Computation and simulation are increasingly important in all aspects of science and engineering. At the same time writing efficient computer programs to take full advantage of current computers is becoming increasingly difficult. Even laptops now have 4 or more processors, but using them all to solve a single problem faster often requires rethinking the algorithm to introduce parallelism, and then programming in a language that can express this parallelism. Writing efficient programs also requires some knowledge of machine arithmetic, computer architecture, and memory hierarchies.
Although parallel computing will be covered, this is not a class on the most advanced techniques for using supercomputers, which these days have tens of thousands of processors and cost millions of dollars. Instead, the goal is to teach tools that you can use immediately on your own laptop, desktop, or a small cluster.
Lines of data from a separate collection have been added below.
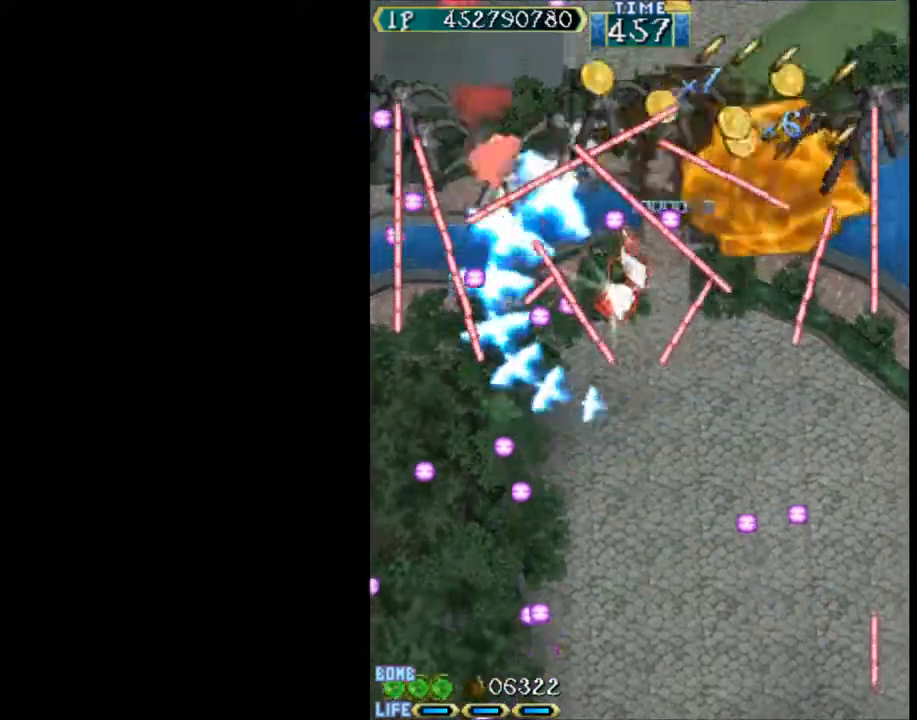
{"keys": ["up", "w"], "events": [[67, "up", "down"], [350, "up", "up"], [400, "left", "up"], [450, "up", "down"]]}
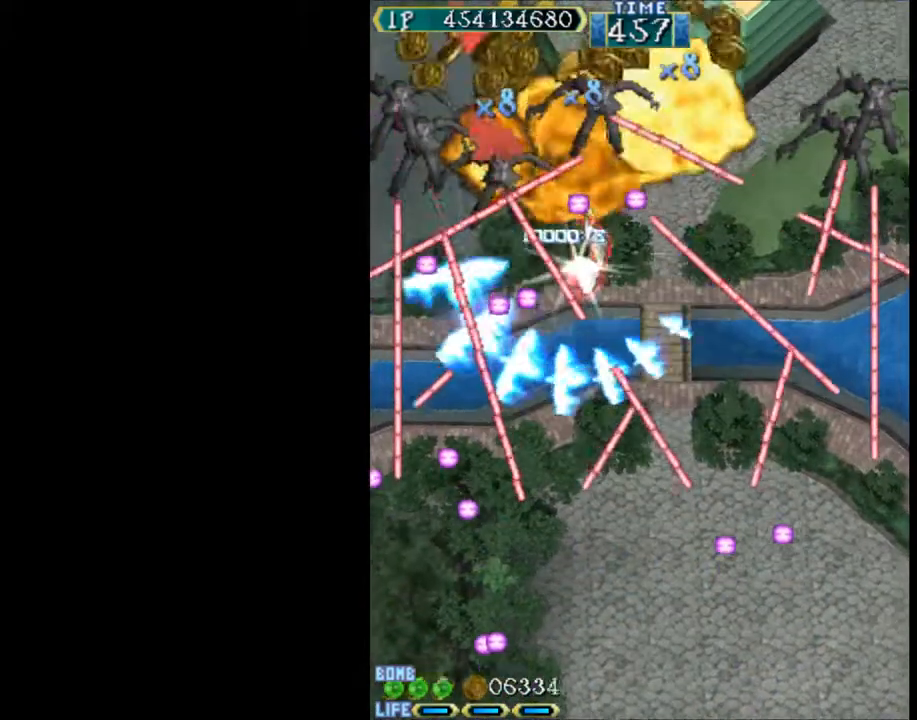
{"keys": ["up", "w"], "events": [[83, "up", "up"], [233, "up", "down"]]}
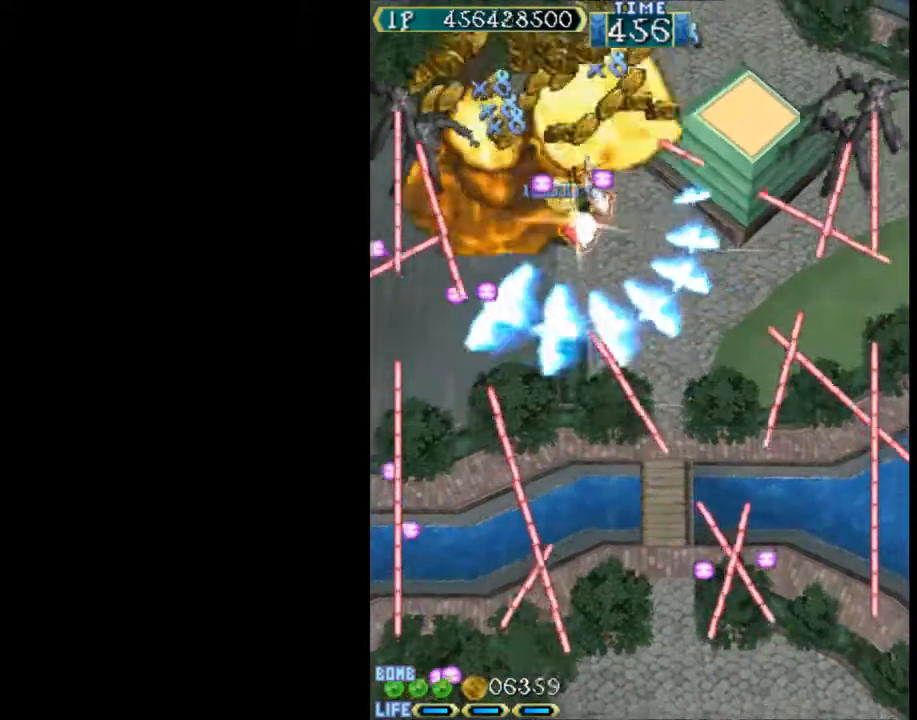
{"keys": ["up", "w"], "events": [[283, "up", "up"], [433, "up", "down"]]}
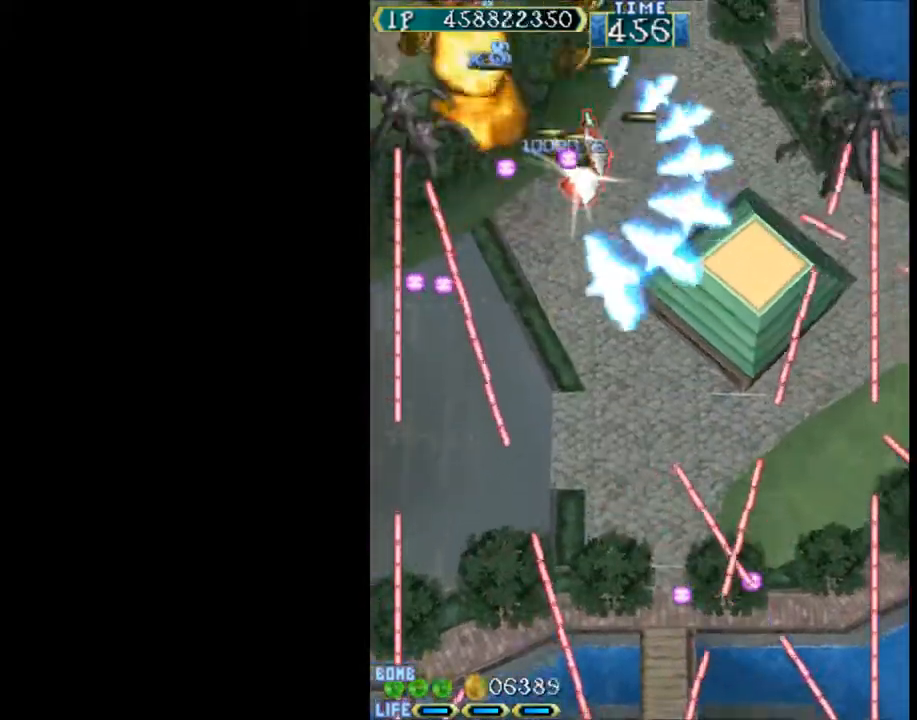
{"keys": ["w"], "events": [[17, "up", "up"], [117, "up", "down"], [167, "left", "down"], [250, "left", "up"], [300, "up", "up"], [350, "left", "down"], [350, "up", "down"], [450, "left", "up"], [500, "up", "up"]]}
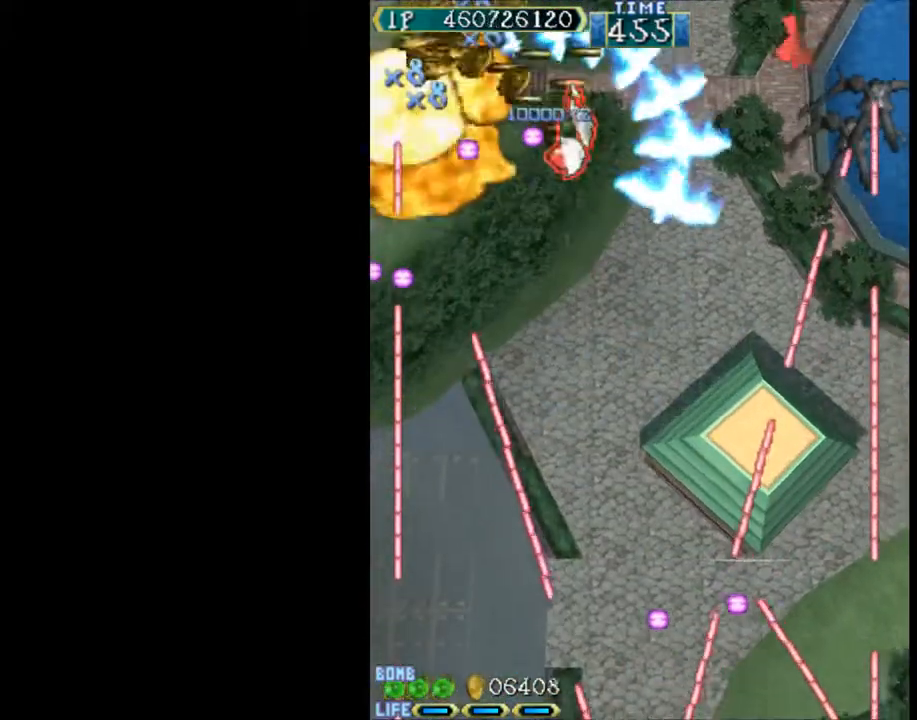
{"keys": ["right", "w"], "events": [[33, "left", "down"], [33, "up", "down"], [183, "left", "up"], [183, "up", "up"], [317, "up", "down"], [467, "right", "down"], [467, "up", "up"]]}
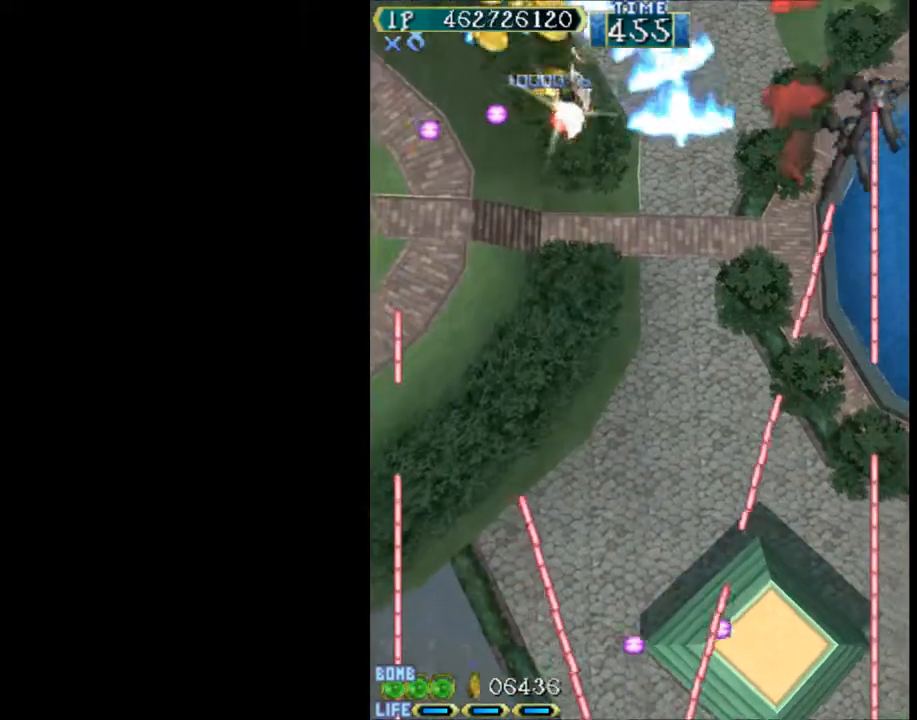
{"keys": ["right", "w"], "events": [[100, "down", "down"], [233, "w", "up"], [333, "w", "down"], [383, "down", "up"]]}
Cloud computing will also be discussed, and students who don't have a multiprocessor computer of their own will still be able to do projects using Amazon Web Services at very low cost.
Along the way there will also be discussion of software engineering tools such as debuggers, unit testing, Makefiles, and the use of version control systems. After all, your time is more valuable than computer time, and a program that runs fast is totally useless if it produces the wrong results.
High performance programming is also an important aspect of high performance scientific computing, and so another main theme of the course is the use of basic tools and techniques to improve your efficiency as a computational scientist.
The use of a variety of languages and techniques will be integrated throughout the course as much as possible, rather than taught linearly. The topics below will be covered at an introductory level, with the goal of learning enough to feel comfortable starting to use them in your everyday work. Once you've reached that level, abundant resources are available on the web to learn the more advanced features that are most relevant for you.
Experience writing and debugging computer programs is required :
Preferably experience with scientific, mathematical, or statistical computing, for example in Matlab or R. (Previous knowledge of Fortran, Python, or parallel computing languages is not assumed.)
Students should also be comfortable with undergraduate mathematics, particularly calculus and linear algebra, which is pervasive in scientific computing applications. Many of the examples used in lectures and assignments will require this background. Past exposure to numerical analysis is a plus.
All of the software used in this course is open source and freely available. A Virtual Machine will be provided that can be used to create a Linux desktop environment (with all of the required software pre-installed) that can be run on any operating system using the free VirtualBox software. An Amazon Web Services AMI will also be provided to allow doing the course work in the cloud.
Course notes will be provided to compliment lectures. The notes and slides from lectures will also contain many references to other free resources on the web, along with some recommended books on the topics covered.
The class will consist of lecture videos with integrated quiz questions. There will also be programming assignments that are not part of the lectures and optional reading material.